Text under study ▸
::::::
首页 > 解决方案 > Can Flink produce hourly snapshots of aggregated/rolling/accumulated data?

问题描述

The text book example of stream processing is a timestamped word count program. With the following data sample

mario 10:00
luigi 10:01
mario 11:00
mario 12:00

I have seen word count programs produced over:

A total data set

mario 3
luigi 1

A set of time window partitions

mario 10:00-11:00 1
luigi 10:00-11:00 1
mario 11:00-12:00 1
mario 12:00-13:00 1

I have not found however, an example of a word count program over a rolling time window, i.e. I'd like a word count to be produced hourly for every word from the beginning of time:

mario 10:00-11:00 1
luigi 10:00-11:00 1
mario 11:00-12:00 2
luigi 11:00-12:00 1
mario 12:00-13:00 3
luigi 12:00-13:00 1

Is this possible with Apache Flink or any other stream processing library? Thanks!

edit:

I have so far attempted a variant of David Anderson's approach, only changing processing time for event time as data is timestsamped. It's not working as I was expecting though. Here's the code, the sample data, the results it provides and my follow-up questions:

public static void main(String[] args) throws Exception {
    final StreamExecutionEnvironment env = StreamExecutionEnvironment.getExecutionEnvironment()
            .setParallelism(1)
            .setMaxParallelism(1);

    env.setStreamTimeCharacteristic(EventTime);


    String fileLocation = "full file path here";
    DataStreamSource<String> rawInput = env.readFile(new TextInputFormat(new Path(fileLocation)), fileLocation);

    rawInput.flatMap(parse())
::::::
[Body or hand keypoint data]
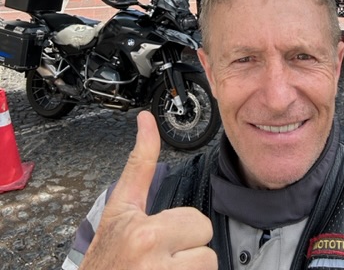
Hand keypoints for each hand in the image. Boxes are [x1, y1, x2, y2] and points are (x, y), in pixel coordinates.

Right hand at [79, 111, 216, 269]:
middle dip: (188, 249)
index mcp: (143, 232)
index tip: (169, 224)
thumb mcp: (119, 208)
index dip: (184, 226)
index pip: (196, 221)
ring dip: (190, 268)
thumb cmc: (105, 256)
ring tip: (164, 269)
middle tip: (162, 256)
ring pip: (206, 266)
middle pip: (205, 246)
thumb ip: (139, 164)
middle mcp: (153, 260)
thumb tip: (146, 119)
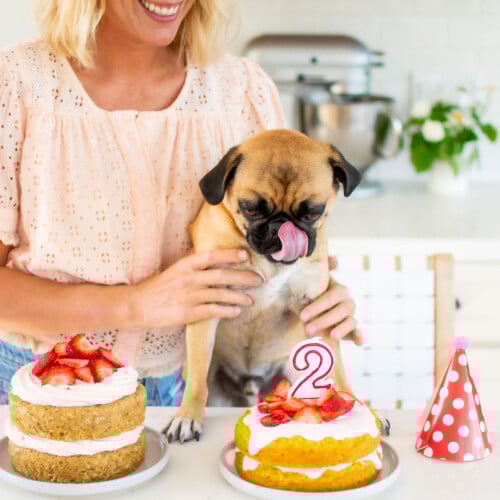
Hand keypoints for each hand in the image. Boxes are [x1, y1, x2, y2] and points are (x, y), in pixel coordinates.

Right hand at [131, 249, 260, 328]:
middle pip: (221, 276)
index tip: (246, 255)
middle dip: (243, 277)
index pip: (211, 256)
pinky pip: (213, 311)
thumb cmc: (159, 287)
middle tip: (258, 280)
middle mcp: (188, 279)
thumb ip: (195, 266)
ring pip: (221, 294)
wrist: (139, 305)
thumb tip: (217, 262)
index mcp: (185, 265)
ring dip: (239, 297)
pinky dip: (227, 311)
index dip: (229, 255)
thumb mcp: (175, 270)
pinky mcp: (188, 313)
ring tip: (251, 300)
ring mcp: (189, 296)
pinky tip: (236, 311)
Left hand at [299, 257, 361, 344]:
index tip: (302, 316)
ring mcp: (349, 316)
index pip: (333, 296)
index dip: (319, 305)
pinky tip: (358, 342)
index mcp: (337, 289)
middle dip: (325, 319)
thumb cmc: (308, 295)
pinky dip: (359, 337)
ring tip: (330, 336)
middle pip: (342, 310)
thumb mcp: (308, 283)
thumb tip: (334, 258)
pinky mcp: (350, 330)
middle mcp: (346, 302)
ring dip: (340, 329)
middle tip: (307, 328)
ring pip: (350, 321)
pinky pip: (357, 333)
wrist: (306, 312)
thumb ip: (320, 268)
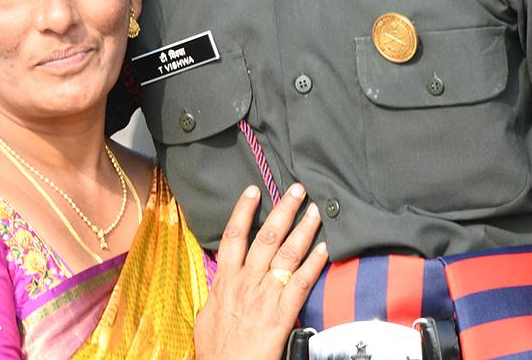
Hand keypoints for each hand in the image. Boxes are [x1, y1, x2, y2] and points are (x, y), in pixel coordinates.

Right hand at [194, 183, 328, 359]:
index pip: (234, 236)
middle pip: (266, 237)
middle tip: (297, 189)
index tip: (254, 190)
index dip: (243, 210)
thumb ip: (217, 295)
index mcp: (225, 282)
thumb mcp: (207, 316)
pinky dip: (314, 264)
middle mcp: (246, 282)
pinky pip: (301, 283)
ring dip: (303, 229)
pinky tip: (325, 249)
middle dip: (283, 209)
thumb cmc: (216, 351)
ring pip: (287, 254)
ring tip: (315, 210)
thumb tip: (221, 282)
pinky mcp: (282, 314)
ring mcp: (265, 296)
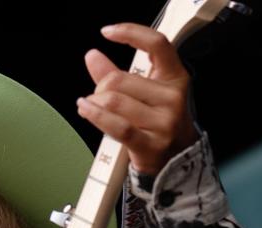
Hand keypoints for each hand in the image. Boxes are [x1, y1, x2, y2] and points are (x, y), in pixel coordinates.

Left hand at [77, 22, 200, 176]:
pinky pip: (116, 125)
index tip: (108, 32)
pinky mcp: (151, 145)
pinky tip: (85, 109)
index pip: (157, 44)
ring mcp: (164, 123)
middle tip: (98, 97)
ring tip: (92, 106)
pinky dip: (95, 115)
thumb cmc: (158, 123)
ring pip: (114, 101)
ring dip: (95, 103)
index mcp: (175, 78)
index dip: (131, 32)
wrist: (176, 161)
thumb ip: (117, 73)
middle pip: (120, 79)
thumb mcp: (144, 94)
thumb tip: (92, 55)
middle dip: (101, 87)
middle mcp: (174, 98)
::::::
Questions on the material ▸
a - In the Flink question, why does the writer use event time rather than processing time in their version of David Anderson's approach? Answer in one to three sentences.
b - Translate this sentence from the Flink question into Spanish: "The text book example of stream processing is a timestamped word count program."
The rows aren't needed for anything here.

Task responses ▸
a - The writer switched from processing time to event time because the data is timestamped.

b - El ejemplo de manual del procesamiento de flujos es un programa de conteo de palabras con marcas de tiempo.